Write out every line of the records below as a numbered list, skipping the blank lines and leaving out the pictures.

--- START DATA PROVIDED ---

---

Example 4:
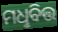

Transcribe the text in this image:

ମଧୢବିତ୍ତ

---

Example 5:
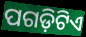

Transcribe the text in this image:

ପଗଡ଼ିଟିଏ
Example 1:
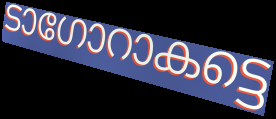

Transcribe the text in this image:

ടാഗോറാകട്ടെ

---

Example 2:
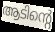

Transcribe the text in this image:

ആടിന്റെ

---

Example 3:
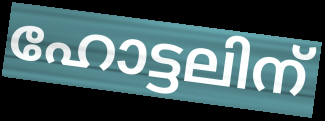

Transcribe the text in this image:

ഹോട്ടലിന്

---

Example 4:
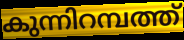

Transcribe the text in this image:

കുന്നിറമ്പത്ത്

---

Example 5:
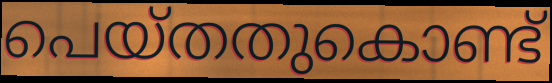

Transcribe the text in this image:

പെയ്തതുകൊണ്ട്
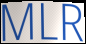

--- END DATA PROVIDED ---

■ **RESPONSE**
1. ---
2. Example 4:
3. Transcribe the text in this image:
4. ମଧୢବିତ୍ତ
5. ---
6. Example 5:
7. Transcribe the text in this image:
8. ପଗଡ଼ିଟିଏ
9. Example 1:
10. Transcribe the text in this image:
11. ടാഗോറാകട്ടെ
12. ---
13. Example 2:
14. Transcribe the text in this image:
15. ആടിന്റെ
16. ---
17. Example 3:
18. Transcribe the text in this image:
19. ഹോട്ടലിന്
20. ---
21. Example 4:
22. Transcribe the text in this image:
23. കുന്നിറമ്പത്ത്
24. ---
25. Example 5:
26. Transcribe the text in this image:
27. പെയ്തതുകൊണ്ട്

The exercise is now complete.